Mais ce qui m’étonne le plus, dans tout ça, c’est non seulement le courage de cette femme d’avoir affronté ses agresseurs, mais aussi le soutien de la chaîne City, qui n’a pas hésité à diffuser l’extrait et à le rediffuser, à le commenter et à en profiter pour faire des topos concernant le harcèlement des journalistes. Je ne suis pas certaine que toutes les chaînes auraient assumé un tel malaise.

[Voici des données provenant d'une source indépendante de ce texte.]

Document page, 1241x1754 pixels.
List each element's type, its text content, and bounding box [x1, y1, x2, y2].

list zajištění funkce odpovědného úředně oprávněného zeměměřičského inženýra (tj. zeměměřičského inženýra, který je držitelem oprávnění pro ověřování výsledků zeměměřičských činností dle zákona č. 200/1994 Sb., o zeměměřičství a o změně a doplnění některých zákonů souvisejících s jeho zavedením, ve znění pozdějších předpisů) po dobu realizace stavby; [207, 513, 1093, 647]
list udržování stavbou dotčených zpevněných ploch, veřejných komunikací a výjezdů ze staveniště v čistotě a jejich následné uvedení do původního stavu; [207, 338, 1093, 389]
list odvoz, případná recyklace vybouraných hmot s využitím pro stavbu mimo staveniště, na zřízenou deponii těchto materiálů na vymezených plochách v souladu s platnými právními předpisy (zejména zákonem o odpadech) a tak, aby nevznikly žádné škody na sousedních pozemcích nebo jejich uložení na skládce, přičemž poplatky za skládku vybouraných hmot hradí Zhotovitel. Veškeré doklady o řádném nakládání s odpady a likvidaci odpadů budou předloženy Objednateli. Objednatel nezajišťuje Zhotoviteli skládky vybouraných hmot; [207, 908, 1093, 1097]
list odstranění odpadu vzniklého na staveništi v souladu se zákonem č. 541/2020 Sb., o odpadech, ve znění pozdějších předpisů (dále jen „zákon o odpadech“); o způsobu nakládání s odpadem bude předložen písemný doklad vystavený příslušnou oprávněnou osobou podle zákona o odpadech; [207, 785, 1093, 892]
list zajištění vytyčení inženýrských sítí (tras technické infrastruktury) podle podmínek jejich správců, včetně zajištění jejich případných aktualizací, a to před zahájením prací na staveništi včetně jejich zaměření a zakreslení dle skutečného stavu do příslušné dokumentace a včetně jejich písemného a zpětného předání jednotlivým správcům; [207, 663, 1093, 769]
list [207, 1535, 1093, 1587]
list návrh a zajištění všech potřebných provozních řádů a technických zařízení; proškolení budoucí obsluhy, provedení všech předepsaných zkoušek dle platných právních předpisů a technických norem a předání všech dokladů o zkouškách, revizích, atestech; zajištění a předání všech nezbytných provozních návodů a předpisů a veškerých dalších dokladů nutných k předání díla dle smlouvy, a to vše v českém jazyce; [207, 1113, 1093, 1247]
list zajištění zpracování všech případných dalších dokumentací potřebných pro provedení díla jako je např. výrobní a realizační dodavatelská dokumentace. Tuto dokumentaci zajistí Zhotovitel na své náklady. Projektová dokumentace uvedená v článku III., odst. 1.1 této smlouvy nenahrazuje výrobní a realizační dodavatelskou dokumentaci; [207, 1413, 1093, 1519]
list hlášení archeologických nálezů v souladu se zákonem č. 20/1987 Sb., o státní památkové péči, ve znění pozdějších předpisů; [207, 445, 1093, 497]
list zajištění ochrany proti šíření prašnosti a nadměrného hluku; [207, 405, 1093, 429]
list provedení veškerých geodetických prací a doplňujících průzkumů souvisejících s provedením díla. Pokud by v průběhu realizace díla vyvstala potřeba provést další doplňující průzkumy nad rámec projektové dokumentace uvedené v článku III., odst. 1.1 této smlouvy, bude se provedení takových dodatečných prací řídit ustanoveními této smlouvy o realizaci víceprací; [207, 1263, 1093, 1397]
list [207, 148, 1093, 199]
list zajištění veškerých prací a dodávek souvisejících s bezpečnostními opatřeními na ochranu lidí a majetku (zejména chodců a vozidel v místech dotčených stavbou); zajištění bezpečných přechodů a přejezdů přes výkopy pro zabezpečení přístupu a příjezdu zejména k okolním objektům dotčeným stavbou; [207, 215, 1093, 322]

Ce qui m’étonne moins, c’est la vitesse à laquelle certains se sont empressés sur les réseaux sociaux de préciser que ce genre de situation arrivait à tous les journalistes sans égard à leur genre. Rapidement, des milliers de personnes ont ressenti le besoin de rappeler que les hommes souffrent aussi. D’autres nous ont fait remarqué que ces fans n’étaient que des idiots et que tous les hommes ne sont pas comme ça. Ah oui? Vraiment? Merci de l’info.

Chaque fois qu’une femme répliquera, il y aura des sceptiques. Et chaque fois qu’une femme n’acceptera pas sagement de se faire insulter, il y en aura pour dire que c’est vulgaire. Même lorsque c’est pour participer à la blague. Surtout, en fait, si c’est pour participer à la blague. Et en ce sens, le doigt d’honneur de Mariana Mazza est peut-être le seul doigt d’honneur qui mérite vraiment d’être appelé doigt «d’honneur».